Furan-based co-polyesters with enhanced thermal properties: poly(1,4-butylene-co-1,4-cyclohexanedimethylene-2,5-furandicarboxylic acid)

Abstract

New co-polyesters of poly(butylene-co-1,4-cyclohexanedimethylene-2,5-furandicarboxylic acid) (PBCFs) were synthesized from 2,5-furandicarboxylic acid (FDCA), 1,4-butanediol (BDO) and 1,4-cyclohexanedimethanol (CHDM) via a two-step esterification–polycondensation procedure. The structure of the synthesized polymers were characterized by ¹H NMR, and the characterization results revealed that the co-polymers had triad components in a random sequential structure. The average sequence length and monomer percentages in the co-polymer could be adjusted by changing the feed molar ratio of BDO to CHDM, however, the easy removal of BDO during the polycondensation procedure facilitates the formation of long chain links containing CHDM units. Co-polyester composition could be calculated from the quantitative ¹³C NMR spectra which are well consistent with the elemental analysis results. The incorporation of CHDM units into poly(butylene-2,5-furandicarboxylate) (PBF) can significantly influence the thermal transition behavior, thermal stability and crystallinity of PBCFs. PBCFs showed T_g monotonously increasing with CHDM content, and the characterized T_g by DSC method is consistent with the calculated value from the Fox equation.

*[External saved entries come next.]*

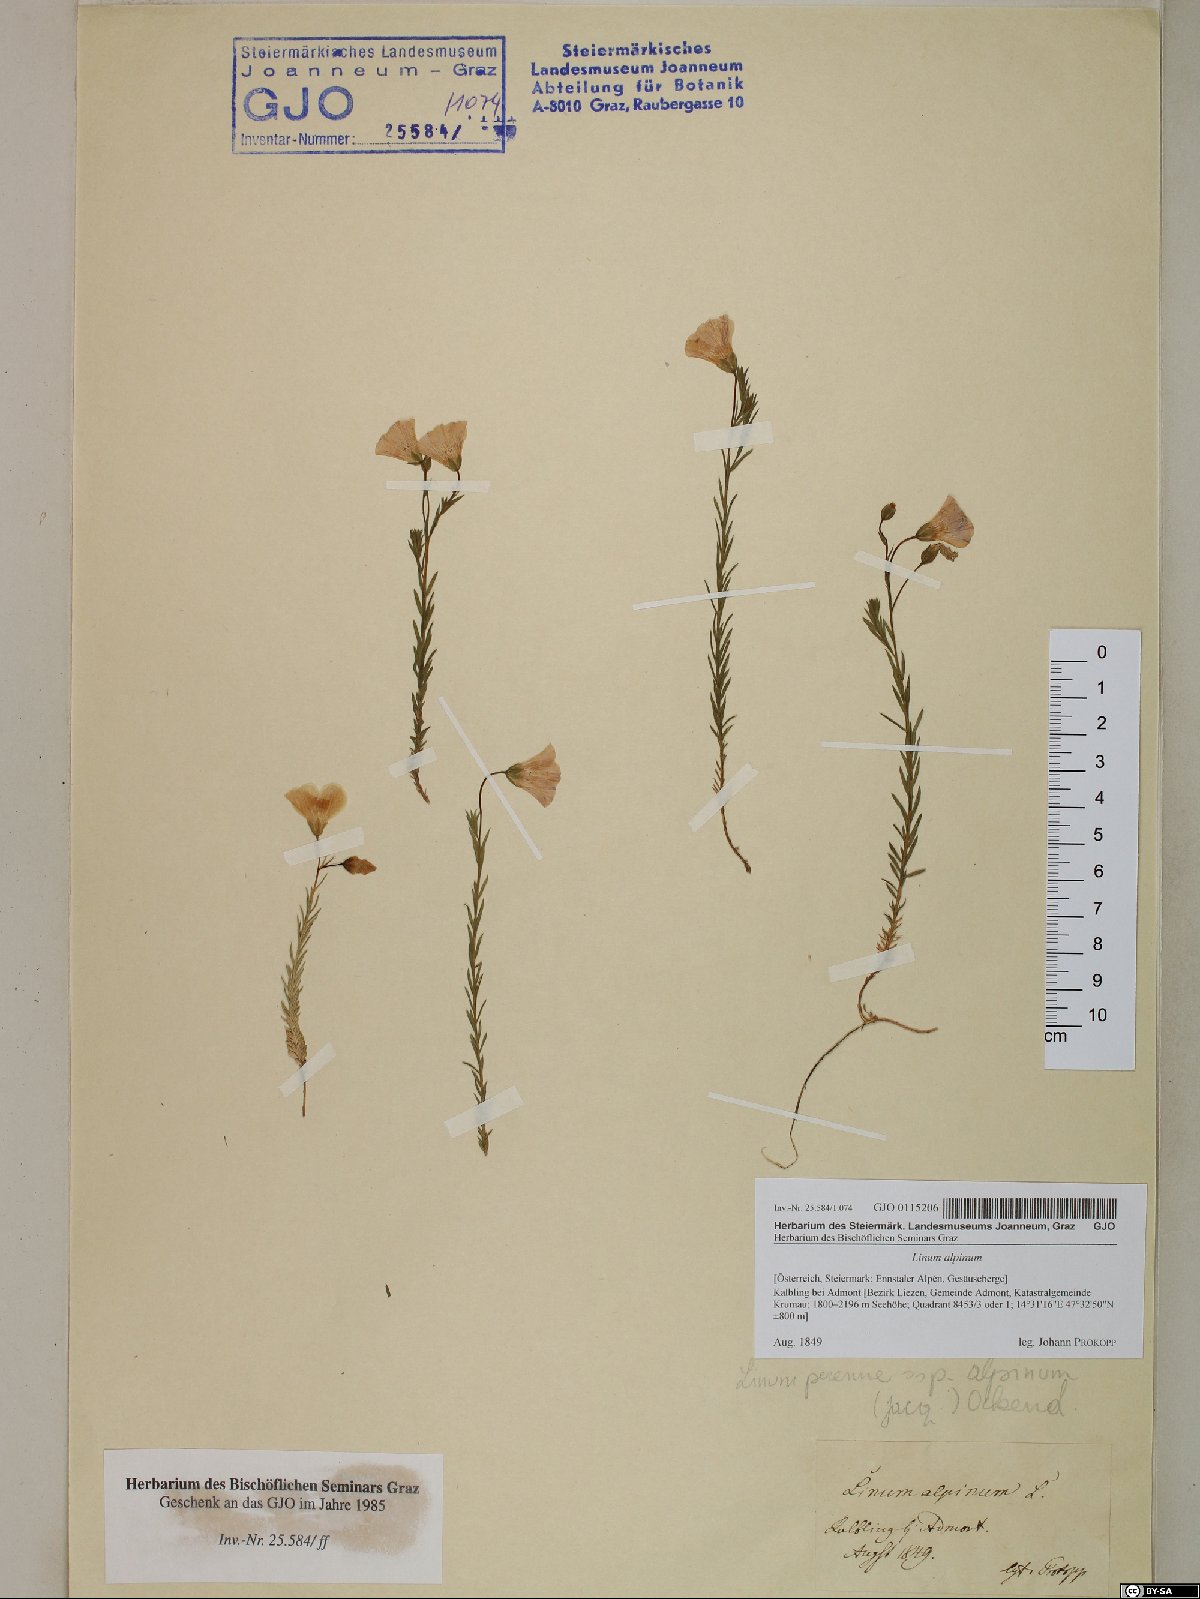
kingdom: Plantae
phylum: Tracheophyta
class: Magnoliopsida
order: Malpighiales
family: Linaceae
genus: Linum
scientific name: Linum alpinum
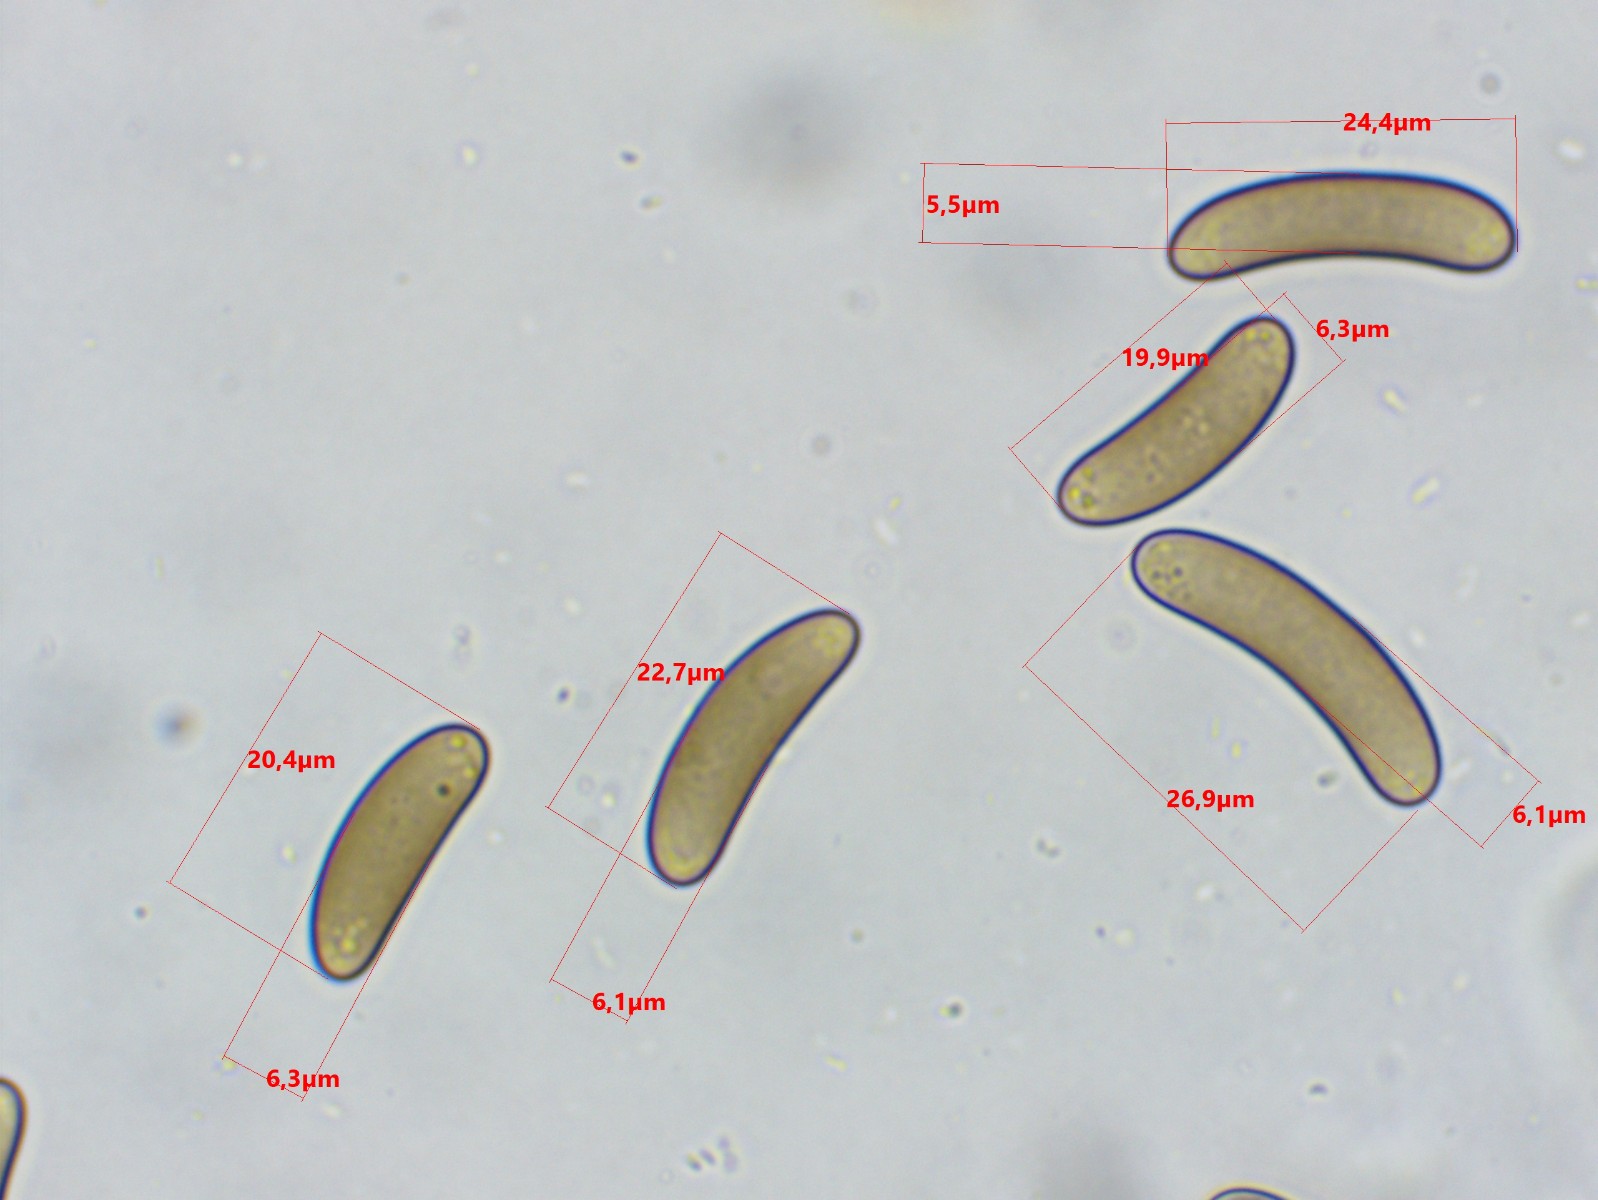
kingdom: Fungi
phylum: Ascomycota
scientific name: Ascomycota
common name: sæksvampe
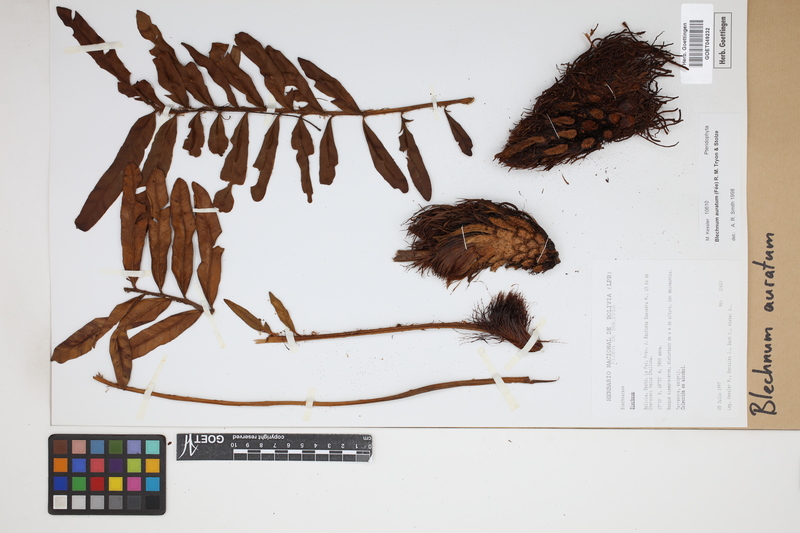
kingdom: Plantae
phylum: Tracheophyta
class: Polypodiopsida
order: Polypodiales
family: Blechnaceae
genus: Lomariocycas
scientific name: Lomariocycas aurata
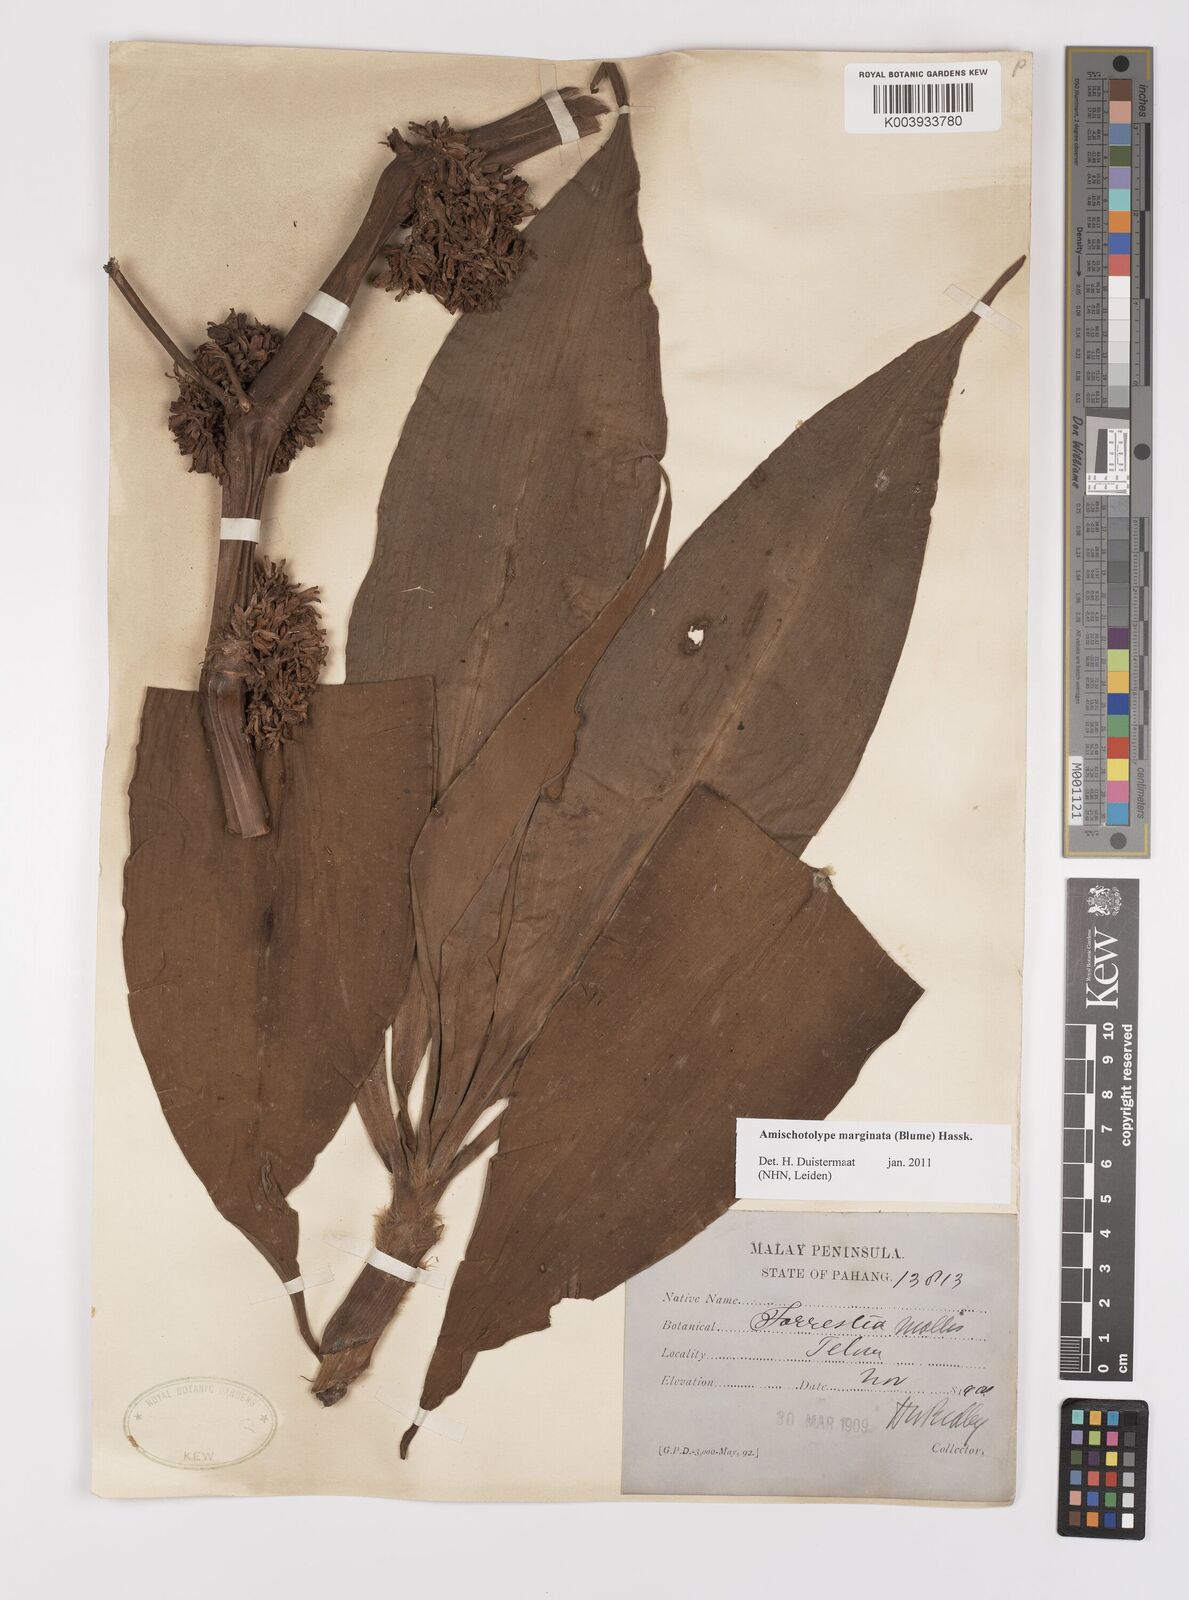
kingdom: Plantae
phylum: Tracheophyta
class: Liliopsida
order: Commelinales
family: Commelinaceae
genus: Amischotolype
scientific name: Amischotolype marginata
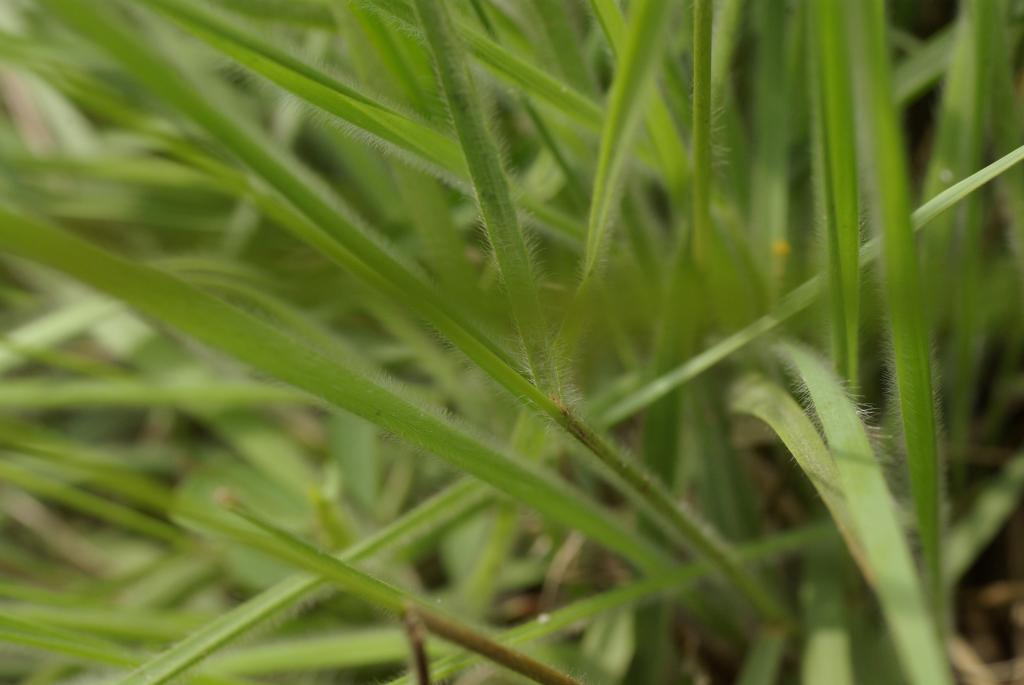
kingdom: Plantae
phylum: Tracheophyta
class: Liliopsida
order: Poales
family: Poaceae
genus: Panicum
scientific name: Panicum curviflorum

As the molar percent of CHDM unit in co-polymers increases from 20 to 70%, T_g changes from 45.7 to 74.4 °C, T_m from 140.1 to 251.9 °C and decomposition temperature from 380.6 to 388.0 °C. XRD results indicated that the crystallinity and crystal structure of the polyester was significantly changed by CHDM incorporation. When the content of CF units increases to 31%, PBC₃₁F is almost amorphous and it is difficult to form long regular segments to form micro-crystals, and this co-polymer shows neither cold-crystallization nor melting behavior. However, multiple melting behaviors are observed in the DSC heating traces of PBC₅₂F, PBC₆₁F, PBC₇₀F and PCF with a shoulder peak on the side of the main melting peak because of partial melting–recrystallization and final melting process taking place successively during the heating scan.